Quote from the forum thread below on why two reflections make a rotation, starting with "Note that reflecting" and going on through "on $\mathbb R^2$.".

# Document segment
=-=-=-=-=
Why is a reflection followed by another reflection is a rotation?

Question

I just started abstract algebra and we are working with dihedral groups. I've made Cayley tables for D3 and D4 but I can't explain why two reflections are the same as a rotation

Answer 1

Consider the dihedral group $D_5$, and consider its action on the pentagon. In particular, every element of the group can be thought of as some combination of rotations and reflections of a pentagon whose corners are labeled $1,2,3,4,5$ going clockwise.

First, notice that no matter what we do, the numbers will be in the order $1,2,3,4,5$ in either the clockwise (cw) or counterclockwise (ccw) direction.

If our change switches the order from ccw to cw (or vice versa), then we must have reflected the image. On the other hand, if no such change occurs, then we must have rotated the image.

Note that reflecting twice results in switching from ccw to cw, then to ccw. So, the numbers still go $1,2,3,4,5$ in the ccw direction. So, we must have rotated the image.

Answer 2

It all depends on what you mean by "reflection/rotation."

Quite often you say that a rotation is an orthogonal transformation with determinant $1$, and a reflection is an orthogonal transformation with determinant $-1$. By multiplicatively of determinant, this explains why the product of two reflections is a rotation. This works if you consider your dihedral group as a subgroup of linear transformations on $\mathbb R^2$.
=-=-=-=-=
# Supplied data
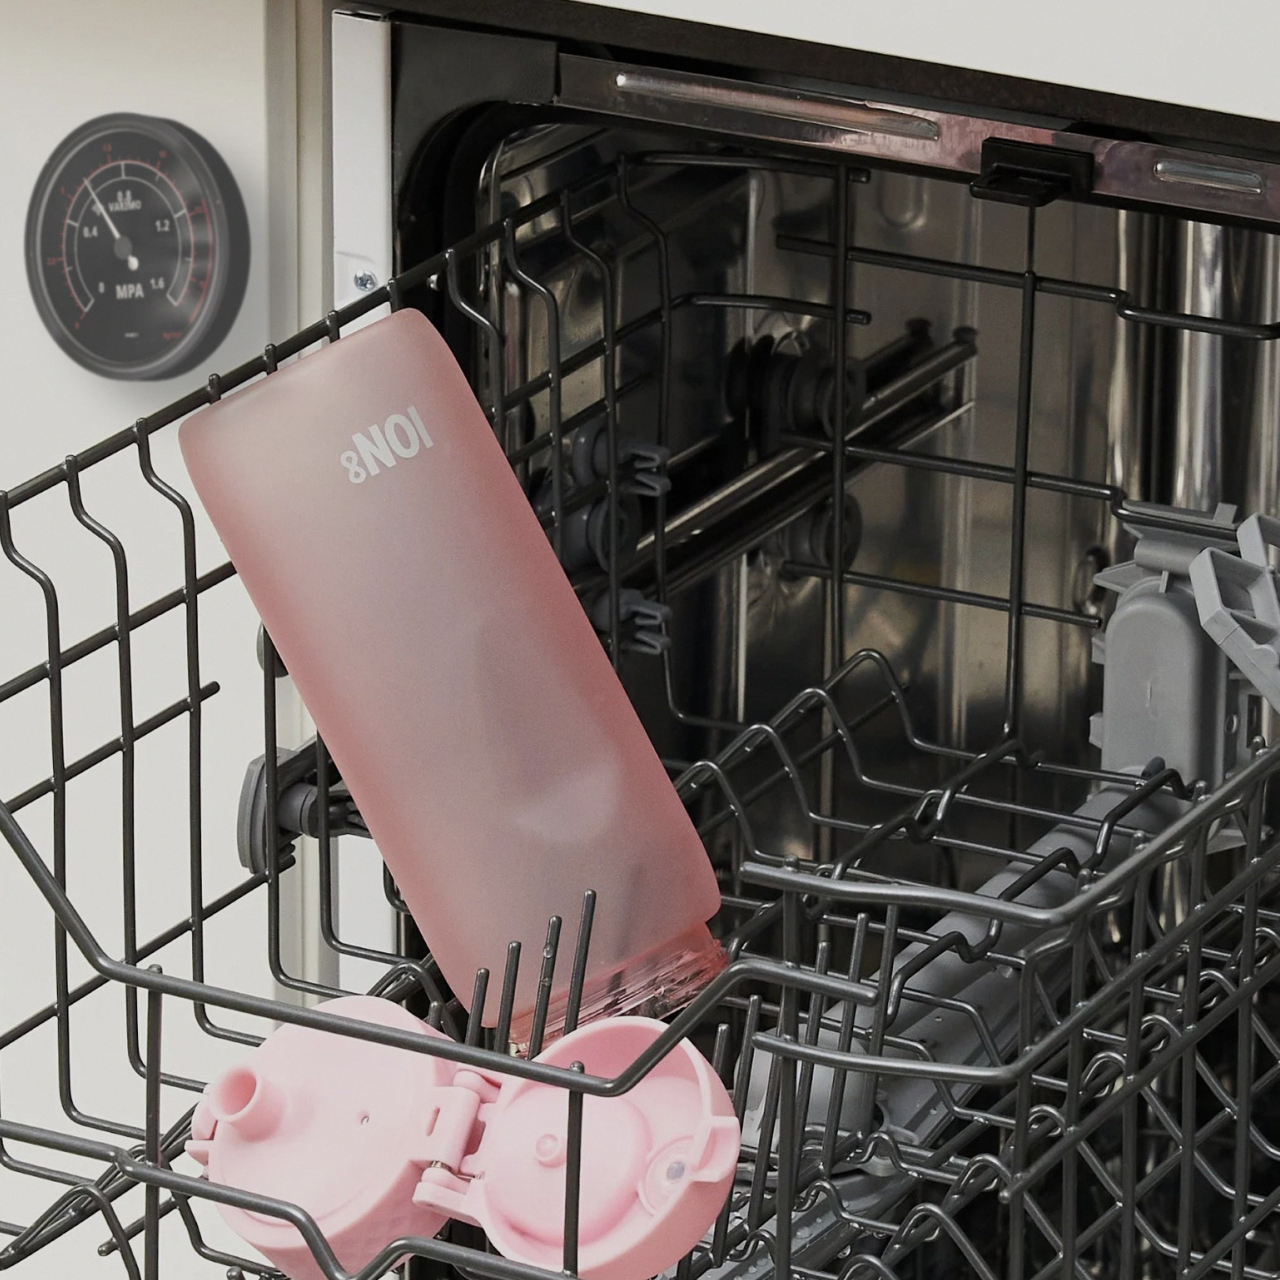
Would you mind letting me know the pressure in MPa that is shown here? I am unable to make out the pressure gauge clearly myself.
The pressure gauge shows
=-=-=-=-=
# Answer space
Note that reflecting twice results in switching from ccw to cw, then to ccw. So, the numbers still go $1,2,3,4,5$ in the ccw direction. So, we must have rotated the image.

Answer 2

It all depends on what you mean by "reflection/rotation."

Quite often you say that a rotation is an orthogonal transformation with determinant $1$, and a reflection is an orthogonal transformation with determinant $-1$. By multiplicatively of determinant, this explains why the product of two reflections is a rotation. This works if you consider your dihedral group as a subgroup of linear transformations on $\mathbb R^2$.